背景：本研究旨在通过开发和验证预测宫颈高级别病变或更严重（HCL）风险的机器学习模型来提高宫颈筛查效率。方法：从瑞典全国登记册中，我们纳入了2016年邀请进行宫颈筛查的474,072名妇女（分为80%的培训组和20%的测试组）和2017年邀请进行验证的370,105名妇女。所有女性在29岁后的推荐间隔内接受了细胞学指标和/或人乳头瘤病毒（HPV）检测。预测因素包括筛查结果（细胞学和/或HPV检测）、其他HPV相关因素和人口统计学因素（包括年龄）。通过不同预测因子的5倍交叉验证训练了4个随机森林模型：模型1 (M1)（所有预测因子）、M2（细胞学、HPV检测、年龄）、M3 （HPV检测、其他HPV相关因素和人口统计学因素）和M4 （HPV检测和年龄）。我们计算了曲线下面积（auc），并绘制了通过女性干预数量来描绘阳性预测值（PPV）的图。结果：在训练集和测试集中，1年、3年和5年HCL发生率分别为0.25%、0.68%和1.05%。交叉验证auc分别为0.83 ~ 0.96 （M1）、0.83 ~ 0.96 （M2）、0.91 ~ 0.94 （M3）和0.91 ~ 0.93 （M4）。在测试集中也发现了类似的auc。验证集的auc分别为0.85 ~ 0.95 （M1）、0.85 ~ 0.95 （M2）、0.91 ~ 0.94 （M3）和0.92 ~ 0.93 （M4）。在所有区间内，M1始终表现出最高的PPV，其次是M2、M3和M4。对于每种模型，1年预测的ppv最低，但3年和5年预测的ppv可比较。解释：模型表现出很强的预测性能。评估ppv对受邀妇女人数的影响，为风险分层筛查和临床应用提供了可能。资助：vetenskapsr det、FORTE、卡罗林斯卡研究所、Horizon 2020和Cancerfonden。

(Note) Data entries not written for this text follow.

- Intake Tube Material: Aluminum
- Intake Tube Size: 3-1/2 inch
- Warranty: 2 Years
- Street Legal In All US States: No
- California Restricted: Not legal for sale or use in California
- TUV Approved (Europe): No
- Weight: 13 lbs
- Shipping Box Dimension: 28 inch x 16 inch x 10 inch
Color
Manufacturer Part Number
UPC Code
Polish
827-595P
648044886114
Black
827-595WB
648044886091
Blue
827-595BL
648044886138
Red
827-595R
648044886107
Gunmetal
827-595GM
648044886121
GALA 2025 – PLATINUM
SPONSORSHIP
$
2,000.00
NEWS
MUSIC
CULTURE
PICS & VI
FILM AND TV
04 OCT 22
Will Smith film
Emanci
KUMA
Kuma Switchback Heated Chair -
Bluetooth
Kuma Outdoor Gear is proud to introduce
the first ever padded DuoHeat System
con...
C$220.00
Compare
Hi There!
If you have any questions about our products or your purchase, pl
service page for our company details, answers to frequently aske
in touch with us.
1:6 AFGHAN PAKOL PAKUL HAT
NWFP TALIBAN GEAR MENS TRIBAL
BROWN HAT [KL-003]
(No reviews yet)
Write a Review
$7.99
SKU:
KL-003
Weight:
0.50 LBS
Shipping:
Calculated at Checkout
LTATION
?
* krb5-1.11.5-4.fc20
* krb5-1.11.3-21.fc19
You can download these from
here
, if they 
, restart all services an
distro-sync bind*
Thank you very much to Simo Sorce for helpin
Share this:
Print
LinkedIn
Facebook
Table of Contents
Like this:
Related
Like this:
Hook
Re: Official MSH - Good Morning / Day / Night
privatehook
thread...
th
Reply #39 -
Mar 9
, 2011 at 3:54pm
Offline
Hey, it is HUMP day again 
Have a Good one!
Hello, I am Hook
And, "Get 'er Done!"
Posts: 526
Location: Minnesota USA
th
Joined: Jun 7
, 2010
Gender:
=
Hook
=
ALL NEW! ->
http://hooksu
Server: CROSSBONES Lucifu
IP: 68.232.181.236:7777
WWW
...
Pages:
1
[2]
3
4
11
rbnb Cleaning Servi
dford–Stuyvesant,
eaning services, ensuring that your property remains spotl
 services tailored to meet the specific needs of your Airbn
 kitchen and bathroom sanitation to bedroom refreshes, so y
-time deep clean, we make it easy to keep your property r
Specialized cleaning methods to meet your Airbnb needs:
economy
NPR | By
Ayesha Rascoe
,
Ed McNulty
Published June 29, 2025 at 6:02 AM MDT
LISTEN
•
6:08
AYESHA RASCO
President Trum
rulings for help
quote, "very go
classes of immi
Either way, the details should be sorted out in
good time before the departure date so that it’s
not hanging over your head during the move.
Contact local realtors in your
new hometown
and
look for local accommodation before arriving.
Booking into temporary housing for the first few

本文章由计算机程序翻译，如有差异，请以英文原文为准。

求助全文

约1分钟内获得全文求助全文

来源期刊

EClinicalMedicine Medicine-Medicine (all)

CiteScore

18.90

自引率

1.30%

发文量

506

审稿时长

22 days

期刊介绍： eClinicalMedicine is a gold open-access clinical journal designed to support frontline health professionals in addressing the complex and rapid health transitions affecting societies globally. The journal aims to assist practitioners in overcoming healthcare challenges across diverse communities, spanning diagnosis, treatment, prevention, and health promotion. Integrating disciplines from various specialties and life stages, it seeks to enhance health systems as fundamental institutions within societies. With a forward-thinking approach, eClinicalMedicine aims to redefine the future of healthcare.